By the middle of next summer, I would say that consumers would have paid off enough consumer debt to begin spending. So I have the real turn under close-to-current conditions (excluding further federal tax increases) between 11/09 and 6/10. It won't be epic when it starts, either.
Further substantial negatives for the US economy:
1) Cars. The dealer massacres and the summer shutdowns are going to hurt some communities very badly.
2) Banks. We are nearing the point at which bank failures will really pick up, which means that local bank lending pullbacks will start to inflict a negative shock on small businesses. Until now, they have been a positive, but higher FDIC insurance rates, growing commercial/retail defaults, and higher and intractable consumer defaults will begin to cut into their ability to lend.
3) Fuel and utilities, but I don't know just yet how negative it will be.
4) Local and state tax increases. Inevitable, but badly timed.
5) Q1 09 shock as some consumers discover that their tax credits were overcounted, and they owe more to the IRS than expected.
6) Generally higher consumer interest rates. We are past our low for this cycle, and it is merely a question of how high they will go.
Internationally, the European bank situation is still a big deal and a decisive downward vector, and worries over the US dollar are real and growing.

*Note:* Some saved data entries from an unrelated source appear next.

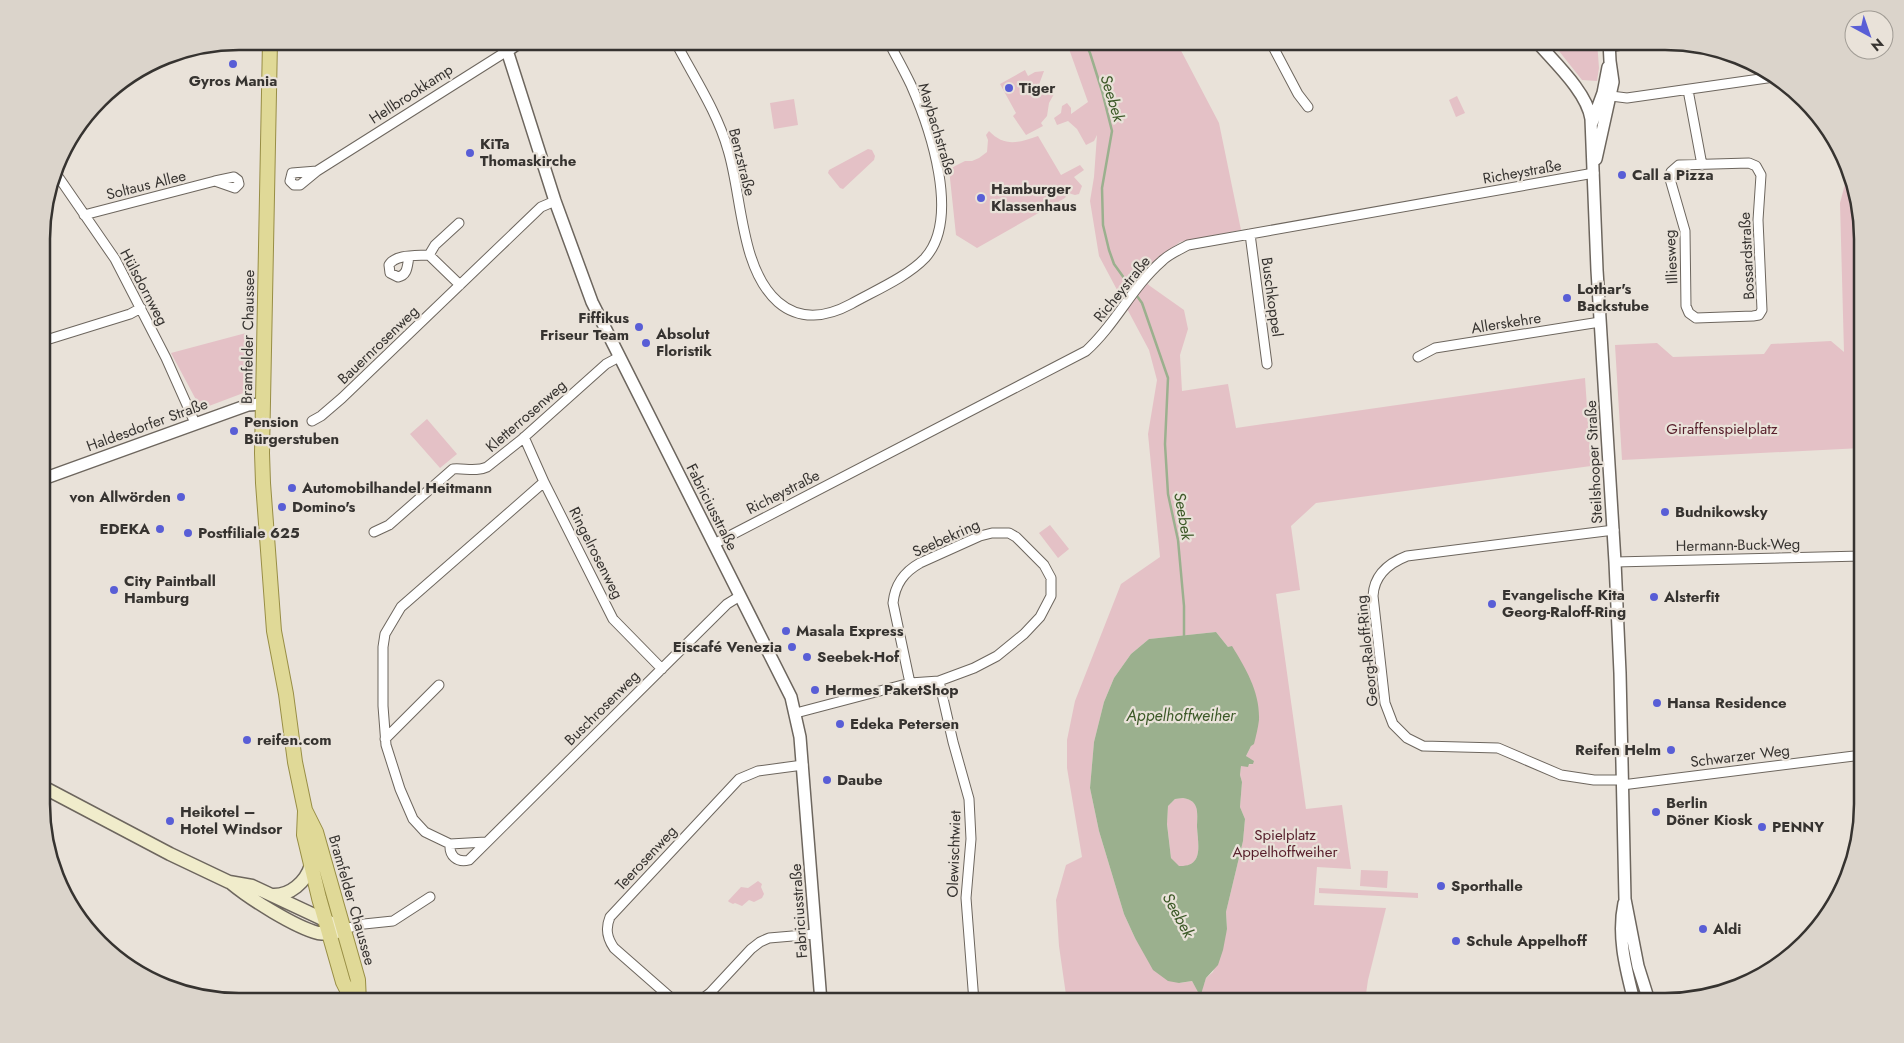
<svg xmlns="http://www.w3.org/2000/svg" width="1904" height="1043" font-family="Jost,sans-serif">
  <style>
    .green { fill: #e4c1c6; fill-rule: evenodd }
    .water { fill: #9bb08e; fill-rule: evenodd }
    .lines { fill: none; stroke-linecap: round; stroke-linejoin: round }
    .stream { stroke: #9bb08e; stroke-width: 2.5 }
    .minor-casing { stroke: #6d665e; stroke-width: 11 }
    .tertiary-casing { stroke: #6d665e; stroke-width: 14 }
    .secondary-casing { stroke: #6d665e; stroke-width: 15 }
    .primary-casing { stroke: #988e45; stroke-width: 16 }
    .minor { stroke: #fff; stroke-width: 9 }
    .tertiary { stroke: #fff; stroke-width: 11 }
    .secondary { stroke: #f0eccb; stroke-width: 12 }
    .primary { stroke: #e0d997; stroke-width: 14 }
    .poi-dot { fill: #595ed6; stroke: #e9e2d9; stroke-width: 2 }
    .labels { text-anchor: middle; stroke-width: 4.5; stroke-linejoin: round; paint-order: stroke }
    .poi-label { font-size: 15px; font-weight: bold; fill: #363330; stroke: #e9e2d9; text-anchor: start }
    .street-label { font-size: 15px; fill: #363330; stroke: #e9e2d9 }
    .park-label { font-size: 15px; fill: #58202c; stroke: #e9e2d9 }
    .water-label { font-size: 16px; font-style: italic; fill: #3c5927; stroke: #e9e2d9 }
    .rim { fill: none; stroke: #363330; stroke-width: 2.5 }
  </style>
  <rect width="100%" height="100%" fill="#e9e2d9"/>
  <!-- green -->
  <path class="green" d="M 1145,41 L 1176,41 L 1219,123 L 1241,230 L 1180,242 L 1137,274 L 1150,286 L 1184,310 L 1188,329 L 1180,355 L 1182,391 L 1228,384 L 1236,428 L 1585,378 L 1591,466 L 1316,503 L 1291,526 L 1300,590 L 1276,594 L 1306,809 L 1342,805 L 1351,869 L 1317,867 L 1314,905 L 1386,908 L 1368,980 L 1365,1001 L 1067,1002 L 1059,946 L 1056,900 L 1066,865 L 1082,857 L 1067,768 L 1067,740 L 1075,701 L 1121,584 L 1160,557 L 1148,434 L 1157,380 L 1149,350 L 1099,256 L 1090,201 L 1094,177 L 1097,135 L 1094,141 L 1086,145 L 1077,129 L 1068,121 L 1057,125 L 1054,118 L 1061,113 L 1062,106 L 1067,103 L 1071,108 L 1071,114 L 1088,102 L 1069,49 ZM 1216,632 L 1228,647 L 1251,746 L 1246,756 L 1253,764 L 1241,765 L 1240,775 L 1242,782 L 1240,807 L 1245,819 L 1243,841 L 1226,912 L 1227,929 L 1213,972 L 1206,978 L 1204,984 L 1198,991 L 1192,981 L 1180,983 L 1143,949 L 1135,938 L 1124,914 L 1099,831 L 1090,788 L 1094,742 L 1104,702 L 1114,678 L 1131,654 L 1149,639 Z
    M 1551,41 L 1597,41 L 1599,68 L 1597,81 L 1582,80 Z
    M 1025,70 L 1028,76 L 1035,72 L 1044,71 L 1037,90 L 1054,94 L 1049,103 L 1047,116 L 1041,123 L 1043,126 L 1026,135 L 1013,116 L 1016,113 L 1000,84 Z
    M 1457,96 L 1465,113 L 1456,117 L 1449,100 Z
    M 794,99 L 798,125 L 774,129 L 770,103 Z
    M 989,131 C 1004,147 1019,143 1038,136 L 1061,175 L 1080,165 L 1084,170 L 1074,177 L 1082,186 L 1079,194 L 1075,195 L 1068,193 L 1065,198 L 977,248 L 956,235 L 949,169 L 965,161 L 972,161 L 979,158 L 987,152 L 988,140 L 986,135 Z
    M 868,149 L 872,150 L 875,156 L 874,160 L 843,189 L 840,188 L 828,173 L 829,170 Z
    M 1849,169 L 1852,175 L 1862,225 L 1862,448 L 1622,460 L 1615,345 L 1657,343 L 1673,357 L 1764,354 L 1771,344 L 1831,341 L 1844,352 L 1840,203 Z
    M 246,333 L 246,392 L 201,409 L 171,353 Z
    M 427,419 L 457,454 L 440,468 L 410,434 Z
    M 1050,525 L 1069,549 L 1058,558 L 1039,533 Z
    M 1183,798 C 1189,799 1194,801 1196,807 C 1198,812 1197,821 1197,827 C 1198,845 1204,867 1179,867 L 1171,858 L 1167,823 L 1168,806 L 1175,799 Z
    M 1361,870 L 1388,871 L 1387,888 L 1360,886 Z
    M 758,881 L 762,884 L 761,887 L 764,894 L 762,898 L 754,902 L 749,900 L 742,906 L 735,903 L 733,904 L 729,902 L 728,901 L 741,887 L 748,888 Z
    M 1319,888 L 1418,893 L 1418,898 L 1319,893 Z"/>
  <!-- water -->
  <path class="water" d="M 1216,632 L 1228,647 L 1232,646 C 1246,669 1260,692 1259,720 C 1258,728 1256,736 1254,744 L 1251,746 L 1246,756 L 1254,761 L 1253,764 L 1249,764 L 1248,767 L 1241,766 L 1240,775 L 1242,782 L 1240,807 L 1245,819 L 1243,841 L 1226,912 L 1227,929 L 1223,950 L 1218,965 L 1206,978 L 1202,991 L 1198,992 L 1192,981 L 1179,983 L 1168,981 L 1153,970 L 1135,938 L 1124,914 L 1099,831 L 1090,788 L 1094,742 L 1104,702 L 1114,678 L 1131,654 L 1149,639 ZM 1183,798 C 1189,799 1194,801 1196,807 C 1198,812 1197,821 1197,827 C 1198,845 1204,867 1179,866 L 1171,858 L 1167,824 L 1168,806 L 1175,799 Z"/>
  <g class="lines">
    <!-- stream -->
    <path class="stream" d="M 1084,41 L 1090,53 L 1102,91 L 1112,131 L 1102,188 L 1103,225 L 1109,250 L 1114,264 L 1142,303 L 1168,378 L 1165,444 L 1168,494 L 1178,540 L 1184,606 L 1184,637
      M 1200,989 L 1203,1001
      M 1196,1001 L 1200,992"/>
    <!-- minor casing -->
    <g class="minor-casing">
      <path id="minor" d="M 675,41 C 693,76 717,111 728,150 C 742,195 740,269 778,302 C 800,321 827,317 851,304 C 874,291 907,277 925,258 C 961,218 930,128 911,85 C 904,70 896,56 888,41
        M 1270,41 L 1298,94 L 1308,107
        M 1609,47 L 1652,41
        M 1688,90 L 1702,165
        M 1611,96 L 1627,98 L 1774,77
        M 1749,163 L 1756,166 L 1761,175 L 1758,220 L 1762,310 L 1759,315 L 1753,316 L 1696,318 L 1689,313 L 1686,306 L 1685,231 L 1670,179 L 1671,172 L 1679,165 Z
        M 317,171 L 300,185 L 294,185 L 290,181 L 292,173 L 317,171 L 507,51
        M 55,172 L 115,259 L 166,358 L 195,423
        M 84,215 L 215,181 L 235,188 L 239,184 L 238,180 L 234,177 L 215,181
        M 1250,234 L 1267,364
        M 429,255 L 435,245 L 459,223
        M 409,257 C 407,266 408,275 398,277 L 390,273 L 389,265 C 395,254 417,256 429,255 L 460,285
        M 43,341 L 130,314 L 141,308
        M 1418,357 L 1435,348 L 1600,322
        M 312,421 L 321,416 L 342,398 L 541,207 L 555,201
        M 524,437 L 544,482 L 613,619 L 662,669
        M 544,482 L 401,607 L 385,634 L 383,647 L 383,706 L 386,745 L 400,789 L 413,819 L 425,832 L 450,844 C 449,856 457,863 469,860 L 727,604 L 740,596
        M 1614,530 L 1407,556 C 1389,563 1374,575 1373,596 L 1385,703 L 1393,724 L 1407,738 L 1423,746 L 1498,748 L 1561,775 L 1594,780 L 1622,780
        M 374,532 L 389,525 L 453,469 C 464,468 477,472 487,467 L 521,440 L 606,364 L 619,357
        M 714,544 L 1086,351 C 1116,324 1132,287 1162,261 C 1169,254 1179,250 1188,245 L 1594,173
        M 1615,562 L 1862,556
        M 939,681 L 953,742 L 969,799 L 971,839 L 966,898 L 974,1002
        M 796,713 L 910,683 L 939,681 L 974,668 L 997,656 L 1024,634 L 1040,617 L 1051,596 L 1051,578 L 1044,565 L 1016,537 L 1009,533 L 992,533 L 980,536 L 920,563 C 904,572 895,584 893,603 L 910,683
        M 385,739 L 439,685
        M 1622,785 L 1862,755
        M 450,844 L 486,842
        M 344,929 L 364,924 L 393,921 L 430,897
        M 679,1002 L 671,998 L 614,948 C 607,938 605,929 610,917 L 739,779 L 758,771 L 803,765
        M 698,1002 L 710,993 L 751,949 L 760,942 L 769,938 L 816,934"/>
    </g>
    <!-- tertiary casing -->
    <g class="tertiary-casing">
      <path id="tertiary" d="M 504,41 L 555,201 L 592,302 L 791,697 L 800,737 L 821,1002
        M 1536,41 C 1554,62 1587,92 1591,119 L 1597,270 L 1615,562 L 1620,673 L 1625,899 L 1638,966 L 1649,1001
        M 507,51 L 521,41
        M 1592,123 L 1603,93 L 1608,67
        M 1596,159 L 1613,82 L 1610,61 L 1609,41
        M 43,479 L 234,410 L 248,405 L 263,404
        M 1624,903 C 1617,937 1626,969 1634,1001"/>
    </g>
    <!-- secondary casing -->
    <g class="secondary-casing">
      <path id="secondary" d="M 43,787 L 170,854 L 229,882 L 252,886 L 344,929
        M 231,883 C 250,899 295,927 318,933 C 325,934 330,934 337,932
        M 272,895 C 290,896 306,882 311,865"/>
    </g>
    <!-- primary casing -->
    <g class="primary-casing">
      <path id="primary" d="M 270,41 L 262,453 L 263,483 L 274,631 L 286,694 L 295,762 L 305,810 L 316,832 L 358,980 L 359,1002
        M 305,811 L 304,835 L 319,898 L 343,982 L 353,1002"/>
    </g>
    <!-- minor -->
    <use href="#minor" class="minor"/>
    <!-- tertiary -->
    <use href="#tertiary" class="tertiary"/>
    <!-- secondary -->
    <use href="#secondary" class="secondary"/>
    <!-- primary -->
    <use href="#primary" class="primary"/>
  </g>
  <!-- markers -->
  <g class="poi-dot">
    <circle cx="233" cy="64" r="5"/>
    <circle cx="1009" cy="88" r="5"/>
    <circle cx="470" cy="153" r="5"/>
    <circle cx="1622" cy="175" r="5"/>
    <circle cx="981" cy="198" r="5"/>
    <circle cx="1567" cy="298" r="5"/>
    <circle cx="639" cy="327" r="5"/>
    <circle cx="646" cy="343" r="5"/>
    <circle cx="234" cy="431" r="5"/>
    <circle cx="292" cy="488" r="5"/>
    <circle cx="181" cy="497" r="5"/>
    <circle cx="282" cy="507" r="5"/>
    <circle cx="1665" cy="512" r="5"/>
    <circle cx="160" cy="529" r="5"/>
    <circle cx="188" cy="533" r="5"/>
    <circle cx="114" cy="590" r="5"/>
    <circle cx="1654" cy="597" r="5"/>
    <circle cx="1492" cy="604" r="5"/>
    <circle cx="786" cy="631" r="5"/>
    <circle cx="792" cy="647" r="5"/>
    <circle cx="807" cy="657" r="5"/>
    <circle cx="815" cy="690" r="5"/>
    <circle cx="1657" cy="703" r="5"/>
    <circle cx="840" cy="724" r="5"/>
    <circle cx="247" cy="740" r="5"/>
    <circle cx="1671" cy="750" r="5"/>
    <circle cx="827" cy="780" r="5"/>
    <circle cx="1656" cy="812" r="5"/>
    <circle cx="170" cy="821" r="5"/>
    <circle cx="1762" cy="827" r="5"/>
    <circle cx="1441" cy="886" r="5"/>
    <circle cx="1703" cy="929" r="5"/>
    <circle cx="1456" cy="941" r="5"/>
  </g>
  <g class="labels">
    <!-- poi labels -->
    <g class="poi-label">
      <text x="233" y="86" text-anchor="middle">Gyros Mania</text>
      <text x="1019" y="93">Tiger</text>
      <text x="480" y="149">KiTa<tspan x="480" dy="17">Thomaskirche</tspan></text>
      <text x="1632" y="180">Call a Pizza</text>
      <text x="991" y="194">Hamburger<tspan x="991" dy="17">Klassenhaus</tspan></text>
      <text x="1577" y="294">Lothar's<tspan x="1577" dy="17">Backstube</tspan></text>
      <text x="629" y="323" text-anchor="end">Fiffikus<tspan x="629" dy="17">Friseur Team</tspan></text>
      <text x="656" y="339">Absolut<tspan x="656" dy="17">Floristik</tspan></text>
      <text x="244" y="427">Pension<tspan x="244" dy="17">Bürgerstuben</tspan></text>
      <text x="302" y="493">Automobilhandel Heitmann</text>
      <text x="171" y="502" text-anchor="end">von Allwörden</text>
      <text x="292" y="512">Domino's</text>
      <text x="1675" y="517">Budnikowsky</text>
      <text x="150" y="534" text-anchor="end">EDEKA</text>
      <text x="198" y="538">Postfiliale 625</text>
      <text x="124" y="586">City Paintball<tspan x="124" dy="17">Hamburg</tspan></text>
      <text x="1502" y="600">Evangelische Kita<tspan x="1502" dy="17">Georg-Raloff-Ring</tspan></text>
      <text x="1664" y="602">Alsterfit</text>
      <text x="796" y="636">Masala Express</text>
      <text x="782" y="652" text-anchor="end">Eiscafé Venezia</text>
      <text x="817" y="662">Seebek-Hof</text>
      <text x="825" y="695">Hermes PaketShop</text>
      <text x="1667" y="708">Hansa Residence</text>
      <text x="850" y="729">Edeka Petersen</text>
      <text x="257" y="745">reifen.com</text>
      <text x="1661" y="755" text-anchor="end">Reifen Helm</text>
      <text x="837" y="785">Daube</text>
      <text x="1666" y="808">Berlin<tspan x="1666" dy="17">Döner Kiosk</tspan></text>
      <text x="180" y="817">Heikotel –<tspan x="180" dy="17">Hotel Windsor</tspan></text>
      <text x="1772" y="832">PENNY</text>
      <text x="1451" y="891">Sporthalle</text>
      <text x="1713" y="934">Aldi</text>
      <text x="1466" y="946">Schule Appelhoff</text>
    </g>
    <!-- street labels -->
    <g class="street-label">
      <text transform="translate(411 94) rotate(-33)" y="5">Hellbrookkamp</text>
      <text transform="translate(937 129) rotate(73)" y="5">Maybachstraße</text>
      <text transform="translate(742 162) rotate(76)" y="5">Benzstraße</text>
      <text transform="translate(1522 172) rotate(-10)" y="5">Richeystraße</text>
      <text transform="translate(146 185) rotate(-14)" y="5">Soltaus Allee</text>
      <text transform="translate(1747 256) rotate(-93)" y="5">Bossardstraße</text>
      <text transform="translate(1671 257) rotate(-93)" y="5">Illiesweg</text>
      <text transform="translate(144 287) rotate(62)" y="5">Hülsdornweg</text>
      <text transform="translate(1122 289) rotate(-51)" y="5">Richeystraße</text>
      <text transform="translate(1272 297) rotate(82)" y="5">Buschkoppel</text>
      <text transform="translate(1506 323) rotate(-9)" y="5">Allerskehre</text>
      <text transform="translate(248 337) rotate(-89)" y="5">Bramfelder Chaussee</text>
      <text transform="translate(378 345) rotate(-44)" y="5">Bauernrosenweg</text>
      <text transform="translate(526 416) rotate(-41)" y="5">Kletterrosenweg</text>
      <text transform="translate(147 425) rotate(-20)" y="5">Haldesdorfer Straße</text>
      <text transform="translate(1594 462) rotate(-93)" y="5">Steilshooper Straße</text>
      <text transform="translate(783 492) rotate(-27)" y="5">Richeystraße</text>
      <text transform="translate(712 507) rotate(63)" y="5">Fabriciusstraße</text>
      <text transform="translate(946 538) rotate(-24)" y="5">Seebekring</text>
      <text transform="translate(1738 545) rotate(-1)" y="5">Hermann-Buck-Weg</text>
      <text transform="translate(596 553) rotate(63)" y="5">Ringelrosenweg</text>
      <text transform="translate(1367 651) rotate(-96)" y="5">Georg-Raloff-Ring</text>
      <text transform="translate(602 708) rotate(-45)" y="5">Buschrosenweg</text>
      <text transform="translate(1740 756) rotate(-7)" y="5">Schwarzer Weg</text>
      <text transform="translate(954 854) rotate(-88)" y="5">Olewischtwiet</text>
      <text transform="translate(646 858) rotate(-47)" y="5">Teerosenweg</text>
      <text transform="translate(352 900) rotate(74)" y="5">Bramfelder Chaussee</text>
      <text transform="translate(799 911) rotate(-94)" y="5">Fabriciusstraße</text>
    </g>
    <!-- park labels -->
    <g class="park-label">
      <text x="1722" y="434">Giraffenspielplatz</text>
      <text x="1285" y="840">Spielplatz<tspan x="1285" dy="17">Appelhoffweiher</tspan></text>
    </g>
    <!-- water labels -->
    <g class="water-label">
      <text transform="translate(1113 98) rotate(73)" y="6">Seebek</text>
      <text transform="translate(1184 516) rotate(80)" y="6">Seebek</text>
      <text x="1181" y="721">Appelhoffweiher</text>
      <text transform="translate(1179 915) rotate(61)" y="6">Seebek</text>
    </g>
  </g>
  <!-- crop -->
  <path d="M0 0H1904V1043H0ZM239 50H1665A189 189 0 0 1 1854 239V804A189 189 0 0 1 1665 993H239A189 189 0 0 1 50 804V239A189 189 0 0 1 239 50Z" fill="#dbd4cb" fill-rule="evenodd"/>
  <path class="rim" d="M239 50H1665A189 189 0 0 1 1854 239V804A189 189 0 0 1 1665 993H239A189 189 0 0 1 50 804V239A189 189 0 0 1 239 50Z"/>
  <!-- north arrow -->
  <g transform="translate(1869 35) rotate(140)"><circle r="24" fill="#e9e2d9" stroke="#a19c95"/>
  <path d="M0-4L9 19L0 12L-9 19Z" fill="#595ed6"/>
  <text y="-8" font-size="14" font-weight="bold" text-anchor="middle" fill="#363330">N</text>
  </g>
</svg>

PS: From the comments on CR's post on today's unemployment release, this observation from RockyR:
Moving on, recent conversations with CEOs of SMBs have turned from ones of "sales are turning the corner" to "oh my god, my credit facility just got yanked!". The unemployment story isn't over.Yep.
Of course there is always hope that more business friendly Senators and Reps will be elected in 2010. If that could happen I would believe there is some hope of reviving this economy in two or three years. If the Dems stay in charge - fagettaboutit!
First, the bad news. Oil is rising in an apparent attempt to find the new breaking point of the global economy.
Now, the good news. I strongly suspect that we won't have to wait until $140 or more this time around. If nothing else, the global economy is already broken!
Best I could do. Sorry.
For one thing, if the US consumer gets serious about paying down debt, that is something under our control which will have long term positive effects. You can count on that.
As for the depressing nature of things, believe me, I censored the really depressing stuff. I wasn't kidding when I commented a while ago that I found it very hard to continue writing this blog. It's like going to a funeral 4 times a week. It gets you down.
Total unemployment is rising, so it's no surprise that banks are writing down more CC debt.
It took 15, 16 years to create the bubble, and the federal government does everything it can to make sure it takes 15,16 years for the bubble to completely burst.
May I ask what your assumptions were about tax withholdings and interest rates? Presumably, tax withholding will increase for top-bracket earners starting Jan 2010. It also seems that interest rates will rise due to fears of inflation or US Treasury default.
Also, do your projections include any assumptions about Cap'n Trade? Or is this left as an exercise for the reader?
Thanks MOM your information gets right to the core!
The White Paint brigade is still quite active, so I do expect something to happen.
Interestingly, CHI PMI today brought a Kingsbury prediction of recession ending in December. I am having trouble seeing that exactly, but it's close enough to make me wonder.
Ronald - thanks very much for the Costco/Small Business tip. I really hadn't considered that much, but I bet you're right.